Tarihe yeni bir bakış açısı getiriliyor.
Yalan söyleyen tarih sorgulanıyor.
Gerçek Atatürk’ün kim olduğu anlatılıyor.
Milli devlet sosyal devletin inşası anlatılıyor.
Kronikleşmiş sorunlara çözümler sunuluyor.
Birlik deniyor, beraberlik deniyor.
Türk- Kürt; alevi- sünni; devlet- millet; asker- sivil birliği anlatılıyor.
Yıllardan beri yaşanan ayrılığın sebepleri izah ediliyor.
Öyle ya sürekli kavga halindeler. Sürekli birbirleriyle dalaşma halindeler. İşte bu ayrılık projelerinin dıştan yönetildiği, içimizdeki taşeronlar eliyle işlem yapıldığı anlatılıyor.
Yeri geldiğinde isim isim iyi ve kötüler ortaya konuyor.
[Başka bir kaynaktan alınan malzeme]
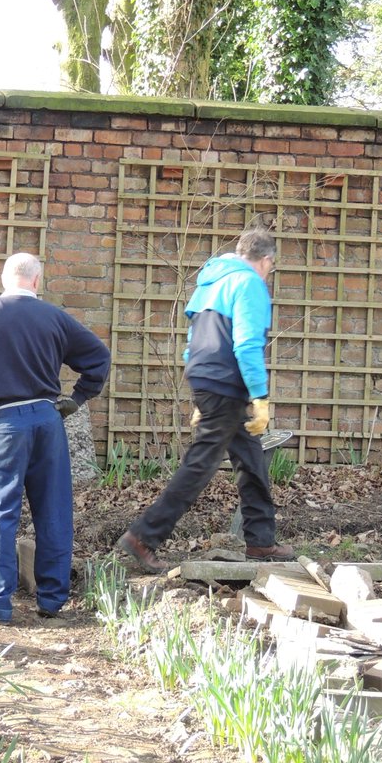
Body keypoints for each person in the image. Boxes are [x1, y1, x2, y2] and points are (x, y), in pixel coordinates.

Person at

Yeniden Kuvayı Milliye Hayırlı Olsun
Yapılan bu etkinliklerle milletimizin ayıkmaya başladığını görmekten mutluluk duyuyoruz.
Anadolu’nun birinci fetih hareketi 1071 de Sultan Alparslan tarafından yapılmıştır.
İkinci fetih hareketi Hünkar Hacı Bektaş-ı Veli ve alperenler eliyle yapılmıştır.
Atatürk yıkılan Osmanlı devletinden yine milli kahramanlarla birlikte Kuvayı Milliye ruhuyla bir kurtuluş mücadelesi vermiştir.
Şimdi ise Prof. Dr. Haydar Baş hocamızın önderliğinde, yeniden Kuvayı milliye mücadelesi veriliyor. Bugün tarih yazılıyor, yarının Türkiye’sindeki milli kahramanlar da bu gün tarih yazıyorlar.
Unutmayalım ki; sahipsiz vatanın batması haktır, sen sahip çıkarsan bu vatan batmayacaktır. Bugün vatanımıza sahip çıkan, milletimize sahip çıkan
Bağımsız Türkiye Partisi Genel Başkanı Prof. Dr. Haydar Baş beyi ve kadrosunu kutluyorum.